Personal information
- Full name: Hugh Hodgson Gillett
- Born: 19 June 1836 Waltham on the Wolds, Leicestershire, England
- Died: 22 January 1915 (aged 78) Thornbury, Gloucestershire, England
- Batting: Right-handed
- Bowling: Right-arm roundarm medium
- Relations: Charles Gillett (son)

Domestic team information
- 1857–1858: Oxford University
- 1868: Marylebone Cricket Club

Career statistics
| Competition | First-class |
| Matches | 6 |
| Runs scored | 117 |
| Batting average | 16.71 |
| 100s/50s | –/1 |
| Top score | 53 |
| Balls bowled | 513 |
| Wickets | 17 |
| Bowling average | 12.05 |
| 5 wickets in innings | 2 |
| 10 wickets in match | – |
| Best bowling | 6/22 |
| Catches/stumpings | 3/– |
- Source: Cricinfo, 11 May 2020

= Hugh Gillett =

English cricketer and clergyman

Hugh Hodgson Gillett (19 June 1836 – 22 January 1915) was an English first-class cricketer and clergyman.

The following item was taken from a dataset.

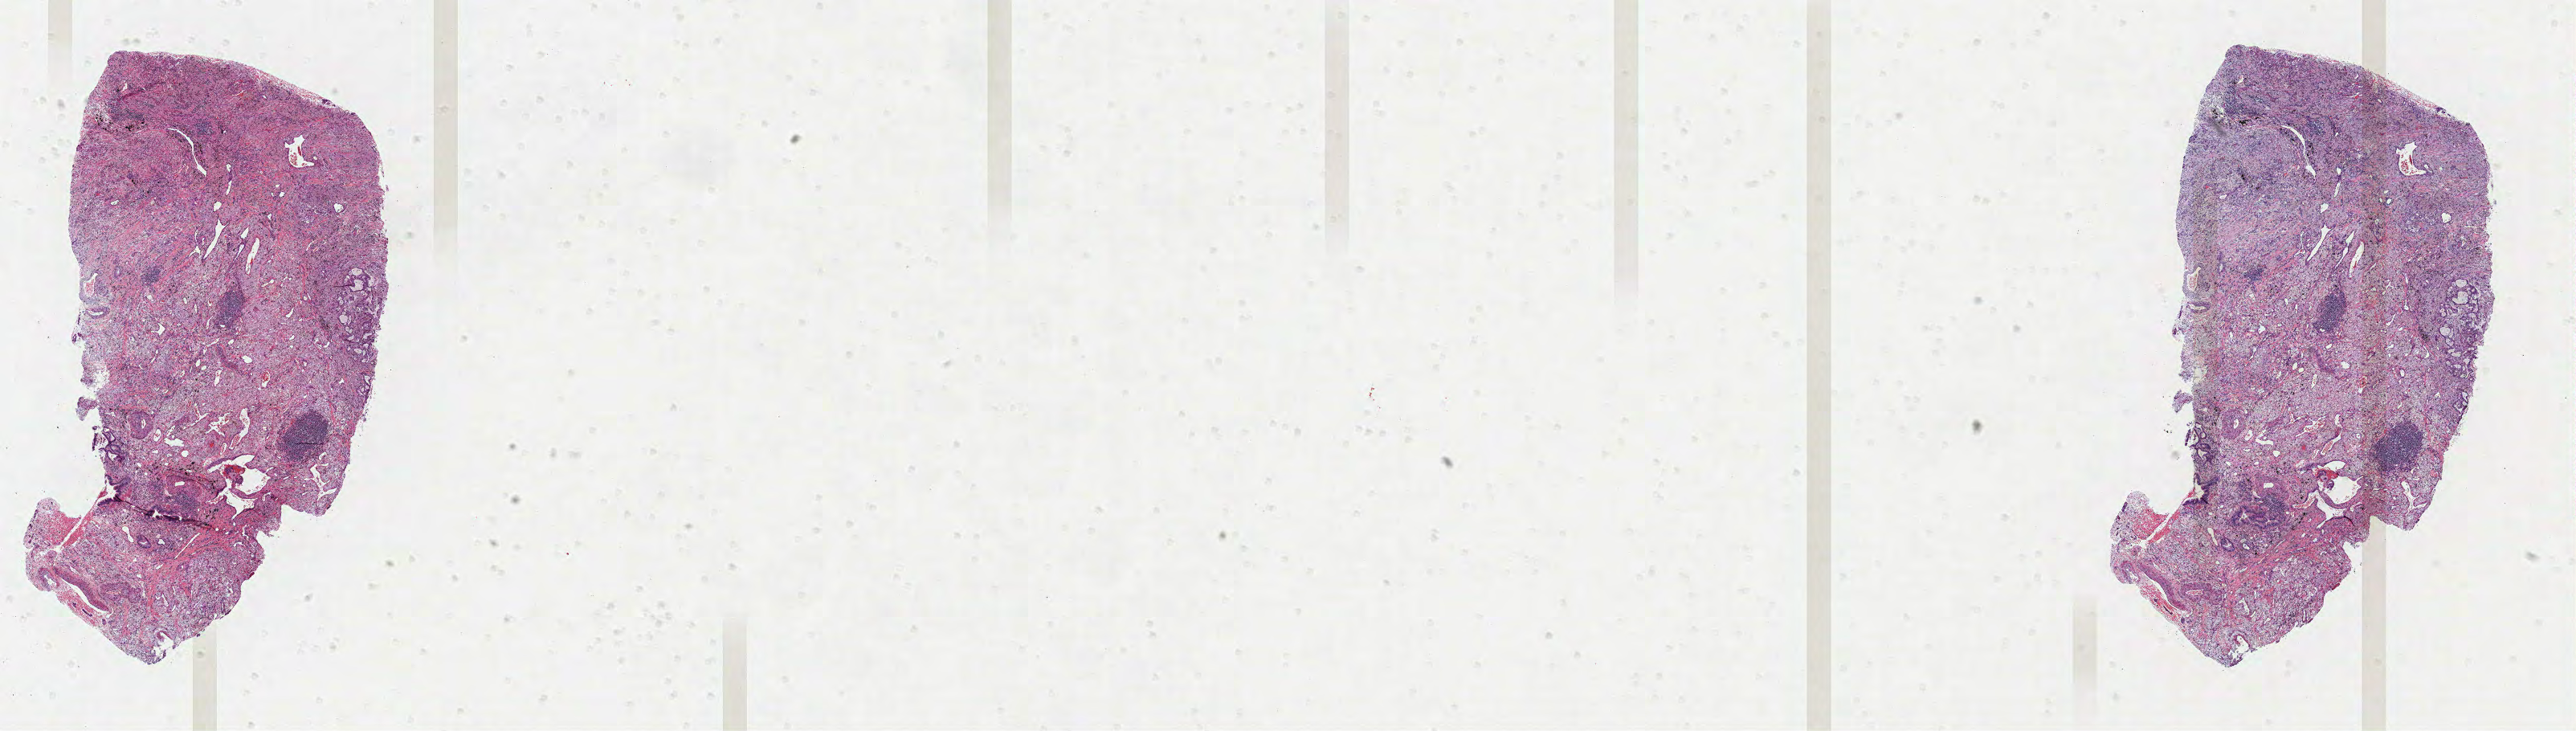
H&E-stained whole-slide image, low-resolution overview of the scanned area, about 25.9 x 7.3 mm (slide scanned at 40x); FFPE section; sample: primary tumour, lung. Male patient; age at initial diagnosis 64 years.
Diagnosis: Adenocarcinoma with mixed subtypes (middle lobe, lung). AJCC pathologic stage: IB.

The son of Gabriel Edward Gillett, he was born in June 1836 at Waltham on the Wolds, Leicestershire. He was educated at Winchester College, before going up to Exeter College, Oxford in 1854. While studying at Oxford, he played first-class cricket for Oxford University, making his debut against the Marylebone Cricket Club (MCC) at Oxford in 1857. He played first-class cricket for Oxford until 1858, making a total of four appearances. Gillett took 16 wickets with his right-arm roundarm medium pace bowling, at an average of 11.93. He took two five wicket hauls, with best figures of 6 for 22.

After graduating from Oxford, Gillett took holy orders in the Church of England in 1873. His first ecclesiastical post was as curate of Wantage from 1859 to 1862, before becoming curate at Finedon, Northamptonshire from 1862 to 1865. He took on the curacy of Compton, Guildford in 1865, before becoming the curate at his place of birth from 1867 to 1871. Gillett returned to first-class cricket in 1868, making two appearances for the MCC against Oxford University and Cambridge University at Lord's, making a half century against Cambridge. He became curate at Wadenhoe, Northamptonshire from 1871 to 1877, before returning to Compton to become rector there in 1877. Gillett died in January 1915 at Thornbury, Gloucestershire. His son, Charles, also played first-class cricket.